PROBLEM DETAILS -
Each record is to be transcribed exactly.

DATA TO USE -

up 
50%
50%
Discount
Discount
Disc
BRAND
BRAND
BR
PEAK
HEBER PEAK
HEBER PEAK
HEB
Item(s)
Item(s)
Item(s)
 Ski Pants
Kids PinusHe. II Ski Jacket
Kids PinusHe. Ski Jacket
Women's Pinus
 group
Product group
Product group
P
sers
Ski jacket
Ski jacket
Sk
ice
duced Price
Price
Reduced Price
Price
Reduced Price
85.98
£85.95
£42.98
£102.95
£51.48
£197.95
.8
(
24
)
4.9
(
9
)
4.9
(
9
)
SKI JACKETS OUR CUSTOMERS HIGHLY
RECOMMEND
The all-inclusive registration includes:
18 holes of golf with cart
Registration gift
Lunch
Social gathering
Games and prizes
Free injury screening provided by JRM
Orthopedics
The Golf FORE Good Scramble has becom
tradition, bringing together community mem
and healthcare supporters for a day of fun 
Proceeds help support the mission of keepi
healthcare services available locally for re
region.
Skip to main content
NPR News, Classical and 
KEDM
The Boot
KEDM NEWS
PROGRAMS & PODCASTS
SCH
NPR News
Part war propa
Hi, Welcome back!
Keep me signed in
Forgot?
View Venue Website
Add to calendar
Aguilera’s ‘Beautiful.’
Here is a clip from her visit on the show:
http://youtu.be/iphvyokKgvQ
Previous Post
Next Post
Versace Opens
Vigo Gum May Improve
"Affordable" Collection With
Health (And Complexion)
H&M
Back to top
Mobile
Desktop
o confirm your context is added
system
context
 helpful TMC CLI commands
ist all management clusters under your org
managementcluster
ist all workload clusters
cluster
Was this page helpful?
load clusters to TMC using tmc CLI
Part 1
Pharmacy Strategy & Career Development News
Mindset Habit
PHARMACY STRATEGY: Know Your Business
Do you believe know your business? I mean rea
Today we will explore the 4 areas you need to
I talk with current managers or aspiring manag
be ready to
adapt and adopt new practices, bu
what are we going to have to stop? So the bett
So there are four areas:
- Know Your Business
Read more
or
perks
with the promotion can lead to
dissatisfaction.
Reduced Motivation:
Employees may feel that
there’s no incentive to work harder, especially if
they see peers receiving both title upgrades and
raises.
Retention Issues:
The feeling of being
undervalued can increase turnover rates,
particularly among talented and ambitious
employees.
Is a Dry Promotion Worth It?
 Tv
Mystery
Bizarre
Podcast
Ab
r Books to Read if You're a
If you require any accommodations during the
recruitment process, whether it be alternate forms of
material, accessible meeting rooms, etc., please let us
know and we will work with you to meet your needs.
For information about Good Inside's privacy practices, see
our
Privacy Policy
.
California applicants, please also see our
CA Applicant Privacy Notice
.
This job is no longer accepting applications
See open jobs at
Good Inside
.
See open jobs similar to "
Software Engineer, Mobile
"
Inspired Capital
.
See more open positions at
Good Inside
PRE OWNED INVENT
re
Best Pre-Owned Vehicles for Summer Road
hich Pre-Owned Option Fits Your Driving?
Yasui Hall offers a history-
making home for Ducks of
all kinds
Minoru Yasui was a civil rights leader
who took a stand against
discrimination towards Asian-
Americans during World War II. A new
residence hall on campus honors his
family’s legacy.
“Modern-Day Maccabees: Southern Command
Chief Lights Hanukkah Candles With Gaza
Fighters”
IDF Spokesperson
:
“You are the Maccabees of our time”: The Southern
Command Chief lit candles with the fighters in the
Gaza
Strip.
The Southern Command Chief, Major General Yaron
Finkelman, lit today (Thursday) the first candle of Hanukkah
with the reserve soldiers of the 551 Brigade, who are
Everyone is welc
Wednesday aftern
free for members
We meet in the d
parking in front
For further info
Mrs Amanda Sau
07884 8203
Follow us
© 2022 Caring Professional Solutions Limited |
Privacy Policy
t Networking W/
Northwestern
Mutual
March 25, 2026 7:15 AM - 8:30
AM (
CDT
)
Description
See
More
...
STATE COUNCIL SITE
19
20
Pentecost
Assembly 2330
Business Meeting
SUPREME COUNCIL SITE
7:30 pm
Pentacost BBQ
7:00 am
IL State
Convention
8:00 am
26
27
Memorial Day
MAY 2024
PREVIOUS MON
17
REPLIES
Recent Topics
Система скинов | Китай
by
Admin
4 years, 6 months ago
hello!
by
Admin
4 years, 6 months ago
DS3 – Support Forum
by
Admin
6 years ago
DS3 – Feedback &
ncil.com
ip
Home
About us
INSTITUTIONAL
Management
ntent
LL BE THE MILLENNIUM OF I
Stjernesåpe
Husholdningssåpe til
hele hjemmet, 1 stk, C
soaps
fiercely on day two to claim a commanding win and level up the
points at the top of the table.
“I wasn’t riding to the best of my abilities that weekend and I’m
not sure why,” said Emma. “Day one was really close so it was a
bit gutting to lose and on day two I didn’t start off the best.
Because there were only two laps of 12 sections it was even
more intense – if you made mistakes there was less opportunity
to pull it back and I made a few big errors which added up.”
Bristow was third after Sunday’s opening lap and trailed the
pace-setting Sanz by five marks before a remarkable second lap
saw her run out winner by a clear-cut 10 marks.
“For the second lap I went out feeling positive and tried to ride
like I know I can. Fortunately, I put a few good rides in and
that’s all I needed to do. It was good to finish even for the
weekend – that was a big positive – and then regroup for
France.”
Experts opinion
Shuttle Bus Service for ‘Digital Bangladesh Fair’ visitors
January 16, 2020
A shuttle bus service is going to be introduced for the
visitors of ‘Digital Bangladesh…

SOLUTION -
up 
50%
50%
Discount
Discount
Disc
BRAND
BRAND
BR
PEAK
HEBER PEAK
HEBER PEAK
HEB
Item(s)
Item(s)
Item(s)
 Ski Pants
Kids PinusHe. II Ski Jacket
Kids PinusHe. Ski Jacket
Women's Pinus
 group
Product group
Product group
P
sers
Ski jacket
Ski jacket
Sk
ice
duced Price
Price
Reduced Price
Price
Reduced Price
85.98
£85.95
£42.98
£102.95
£51.48
£197.95
.8
(
24
)
4.9
(
9
)
4.9
(
9
)
SKI JACKETS OUR CUSTOMERS HIGHLY
RECOMMEND
The all-inclusive registration includes:
18 holes of golf with cart
Registration gift
Lunch
Social gathering
Games and prizes
Free injury screening provided by JRM
Orthopedics
The Golf FORE Good Scramble has becom
tradition, bringing together community mem
and healthcare supporters for a day of fun 
Proceeds help support the mission of keepi
healthcare services available locally for re
region.
Skip to main content
NPR News, Classical and 
KEDM
The Boot
KEDM NEWS
PROGRAMS & PODCASTS
SCH
NPR News
Part war propa
Hi, Welcome back!
Keep me signed in
Forgot?
View Venue Website
Add to calendar
Aguilera’s ‘Beautiful.’
Here is a clip from her visit on the show:
http://youtu.be/iphvyokKgvQ
Previous Post
Next Post
Versace Opens
Vigo Gum May Improve
"Affordable" Collection With
Health (And Complexion)
H&M
Back to top
Mobile
Desktop
o confirm your context is added
system
context
 helpful TMC CLI commands
ist all management clusters under your org
managementcluster
ist all workload clusters
cluster
Was this page helpful?
load clusters to TMC using tmc CLI
Part 1
Pharmacy Strategy & Career Development News
Mindset Habit
PHARMACY STRATEGY: Know Your Business
Do you believe know your business? I mean rea
Today we will explore the 4 areas you need to
I talk with current managers or aspiring manag
be ready to
adapt and adopt new practices, bu
what are we going to have to stop? So the bett
So there are four areas:
- Know Your Business
Read more
or
perks
with the promotion can lead to
dissatisfaction.
Reduced Motivation:
Employees may feel that
there’s no incentive to work harder, especially if
they see peers receiving both title upgrades and
raises.
Retention Issues:
The feeling of being
undervalued can increase turnover rates,
particularly among talented and ambitious
employees.
Is a Dry Promotion Worth It?
 Tv
Mystery
Bizarre
Podcast
Ab
r Books to Read if You're a
If you require any accommodations during the
recruitment process, whether it be alternate forms of
material, accessible meeting rooms, etc., please let us
know and we will work with you to meet your needs.
For information about Good Inside's privacy practices, see
our
Privacy Policy
.
California applicants, please also see our
CA Applicant Privacy Notice
.
This job is no longer accepting applications
See open jobs at
Good Inside
.
See open jobs similar to "
Software Engineer, Mobile
"
Inspired Capital
.
See more open positions at
Good Inside
PRE OWNED INVENT
re
Best Pre-Owned Vehicles for Summer Road
hich Pre-Owned Option Fits Your Driving?
Yasui Hall offers a history-
making home for Ducks of
all kinds
Minoru Yasui was a civil rights leader
who took a stand against
discrimination towards Asian-
Americans during World War II. A new
residence hall on campus honors his
family’s legacy.
“Modern-Day Maccabees: Southern Command
Chief Lights Hanukkah Candles With Gaza
Fighters”
IDF Spokesperson
:
“You are the Maccabees of our time”: The Southern
Command Chief lit candles with the fighters in the
Gaza
Strip.
The Southern Command Chief, Major General Yaron
Finkelman, lit today (Thursday) the first candle of Hanukkah
with the reserve soldiers of the 551 Brigade, who are
Everyone is welc
Wednesday aftern
free for members
We meet in the d
parking in front
For further info
Mrs Amanda Sau
07884 8203
Follow us
© 2022 Caring Professional Solutions Limited |
Privacy Policy
t Networking W/
Northwestern
Mutual
March 25, 2026 7:15 AM - 8:30
AM (
CDT
)
Description
See
More
...
STATE COUNCIL SITE
19
20
Pentecost
Assembly 2330
Business Meeting
SUPREME COUNCIL SITE
7:30 pm
Pentacost BBQ
7:00 am
IL State
Convention
8:00 am
26
27
Memorial Day
MAY 2024
PREVIOUS MON
17
REPLIES
Recent Topics
Система скинов | Китай
by
Admin
4 years, 6 months ago
hello!
by
Admin
4 years, 6 months ago
DS3 – Support Forum
by
Admin
6 years ago
DS3 – Feedback &
ncil.com
ip
Home
About us
INSTITUTIONAL
Management
ntent
LL BE THE MILLENNIUM OF I
Stjernesåpe
Husholdningssåpe til
hele hjemmet, 1 stk, C
soaps
fiercely on day two to claim a commanding win and level up the
points at the top of the table.
“I wasn’t riding to the best of my abilities that weekend and I’m
not sure why,” said Emma. “Day one was really close so it was a
bit gutting to lose and on day two I didn’t start off the best.
Because there were only two laps of 12 sections it was even
more intense – if you made mistakes there was less opportunity
to pull it back and I made a few big errors which added up.”
Bristow was third after Sunday’s opening lap and trailed the
pace-setting Sanz by five marks before a remarkable second lap
saw her run out winner by a clear-cut 10 marks.
“For the second lap I went out feeling positive and tried to ride
like I know I can. Fortunately, I put a few good rides in and
that’s all I needed to do. It was good to finish even for the
weekend – that was a big positive – and then regroup for
France.”
Experts opinion
Shuttle Bus Service for ‘Digital Bangladesh Fair’ visitors
January 16, 2020
A shuttle bus service is going to be introduced for the
visitors of ‘Digital Bangladesh…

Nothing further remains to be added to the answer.